Diana changed all that. With Jim’s input and support, she helped initiate a major policy switch: Nieman spouses were to be given the same privileges as fellows. They would now be welcome at all Nieman seminars; they would be given keys to our headquarters; they would be encouraged to audit Harvard classes. But how would they be able to participate when there were children to care for? Diana and Jim created a babysitting allowance, a stipend for parents to use so that both fellow and spouse could attend seminars, go to classes or the library, or just have a few quiet minutes together to walk along the banks of the Charles River. They made sure that the “two for the price of one” policy would not be in name only.
Diana also encouraged the selection of more women, minority and overseas journalists, and revived the tradition of offering fiction writing seminars for fellows and spouses. As a poet, critic and longtime Harvard teacher of fiction writing, Diana was the ideal person to reestablish the teaching of writing in the Nieman program. While some felt her style was too unconventional and her approach to critiquing writing too psychologically oriented, her keen mind and eye brought many writers to her seminars. The seminars met a strong interest then, and remain a staple of the Nieman program today.

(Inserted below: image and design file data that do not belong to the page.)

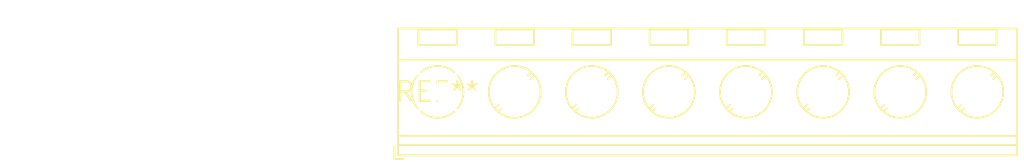
<source format=kicad_pcb>
(kicad_pcb (version 20240108) (generator pcbnew)

  (general
    (thickness 1.6)
  )

  (paper "A4")
  (layers
    (0 "F.Cu" signal)
    (31 "B.Cu" signal)
    (32 "B.Adhes" user "B.Adhesive")
    (33 "F.Adhes" user "F.Adhesive")
    (34 "B.Paste" user)
    (35 "F.Paste" user)
    (36 "B.SilkS" user "B.Silkscreen")
    (37 "F.SilkS" user "F.Silkscreen")
    (38 "B.Mask" user)
    (39 "F.Mask" user)
    (40 "Dwgs.User" user "User.Drawings")
    (41 "Cmts.User" user "User.Comments")
    (42 "Eco1.User" user "User.Eco1")
    (43 "Eco2.User" user "User.Eco2")
    (44 "Edge.Cuts" user)
    (45 "Margin" user)
    (46 "B.CrtYd" user "B.Courtyard")
    (47 "F.CrtYd" user "F.Courtyard")
    (48 "B.Fab" user)
    (49 "F.Fab" user)
    (50 "User.1" user)
    (51 "User.2" user)
    (52 "User.3" user)
    (53 "User.4" user)
    (54 "User.5" user)
    (55 "User.6" user)
    (56 "User.7" user)
    (57 "User.8" user)
    (58 "User.9" user)
  )

  (setup
    (pad_to_mask_clearance 0)
    (pcbplotparams
      (layerselection 0x00010fc_ffffffff)
      (plot_on_all_layers_selection 0x0000000_00000000)
      (disableapertmacros false)
      (usegerberextensions false)
      (usegerberattributes false)
      (usegerberadvancedattributes false)
      (creategerberjobfile false)
      (dashed_line_dash_ratio 12.000000)
      (dashed_line_gap_ratio 3.000000)
      (svgprecision 4)
      (plotframeref false)
      (viasonmask false)
      (mode 1)
      (useauxorigin false)
      (hpglpennumber 1)
      (hpglpenspeed 20)
      (hpglpendiameter 15.000000)
      (dxfpolygonmode false)
      (dxfimperialunits false)
      (dxfusepcbnewfont false)
      (psnegative false)
      (psa4output false)
      (plotreference false)
      (plotvalue false)
      (plotinvisibletext false)
      (sketchpadsonfab false)
      (subtractmaskfromsilk false)
      (outputformat 1)
      (mirror false)
      (drillshape 1)
      (scaleselection 1)
      (outputdirectory "")
    )
  )

  (net 0 "")

  (footprint "TerminalBlock_RND_205-00051_1x08_P5.00mm_Horizontal" (layer "F.Cu") (at 0 0))

)

</source>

I began working at the Nieman Foundation as assistant to the Curator in 1973, the year after Jim and Diana arrived. And my recollection is that the changes did not necessarily come about smoothly and that not all the fellows or spouses were happy with them. A few of the fellows felt we were intruding into their private world. A few said that at seminars they were uncomfortable “being a journalist in front of their wives” by asking questions of the guests. Some women fellows, who invariably were asked by Harvard faculty which fellow was her husband, felt spouses would add to the difficulty that they had being recognized as fellows.
But Jim and Diana would not allow the early tension and discomfort to stop progress. I knew we were going to be all right when, a few years into the new system, I overheard an outgoing fellow tell an incoming fellow not to worry: “Once you get here, you just forget who’s the fellow and who’s the spouse.” It was exhilarating for me to be at the heart of the process, coaxing change, helping to make it work.
Diana was never a journalist herself. But her bold ideas and her and Jim’s willingness to reshape the Nieman experience had a deep effect on the fellows and their families. To this day, the benefits that Jim and Diana designed for the fellows have remained in place. Through their efforts, the Nieman program adapted itself to changing times, sometimes struggling and straining to do so. It wasn’t easy, and it might not always have been accomplished as gracefully as possible. But the passion and vision Diana instilled into the Nieman program became embedded in its structure and will benefit fellows long into the future.
Lois Fiore is assistant editor of Nieman Reports.